_WHAT THE TASK ASKS_
Reproduce verbatim every line of the items below, from the line containing "state / province: Texas" through the end of the items, with both ends included.
───── MATERIAL TO PROCESS
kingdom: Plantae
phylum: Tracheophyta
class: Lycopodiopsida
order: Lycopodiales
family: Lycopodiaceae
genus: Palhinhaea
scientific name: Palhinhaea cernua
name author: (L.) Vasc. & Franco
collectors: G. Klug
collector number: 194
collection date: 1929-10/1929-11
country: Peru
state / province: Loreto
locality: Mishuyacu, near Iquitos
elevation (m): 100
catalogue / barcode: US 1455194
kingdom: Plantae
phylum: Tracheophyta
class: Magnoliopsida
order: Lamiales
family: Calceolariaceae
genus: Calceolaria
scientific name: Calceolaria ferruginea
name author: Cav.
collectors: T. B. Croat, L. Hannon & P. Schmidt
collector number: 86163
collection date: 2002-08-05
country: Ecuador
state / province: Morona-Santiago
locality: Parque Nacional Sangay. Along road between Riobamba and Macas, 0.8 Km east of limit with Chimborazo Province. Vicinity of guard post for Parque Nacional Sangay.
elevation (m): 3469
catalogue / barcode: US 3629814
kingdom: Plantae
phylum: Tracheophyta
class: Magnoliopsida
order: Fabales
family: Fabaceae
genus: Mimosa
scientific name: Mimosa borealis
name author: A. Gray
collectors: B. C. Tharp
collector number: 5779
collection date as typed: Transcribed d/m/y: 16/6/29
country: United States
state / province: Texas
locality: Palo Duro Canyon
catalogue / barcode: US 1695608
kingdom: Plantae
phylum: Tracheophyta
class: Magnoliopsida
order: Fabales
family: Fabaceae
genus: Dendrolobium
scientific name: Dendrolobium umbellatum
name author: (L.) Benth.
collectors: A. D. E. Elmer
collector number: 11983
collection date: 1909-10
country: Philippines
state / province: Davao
──────────
_ANSWER TO THE PROBLEM_
state / province: Texas
locality: Palo Duro Canyon
catalogue / barcode: US 1695608
kingdom: Plantae
phylum: Tracheophyta
class: Magnoliopsida
order: Fabales
family: Fabaceae
genus: Dendrolobium
scientific name: Dendrolobium umbellatum
name author: (L.) Benth.
collectors: A. D. E. Elmer
collector number: 11983
collection date: 1909-10
country: Philippines
state / province: Davao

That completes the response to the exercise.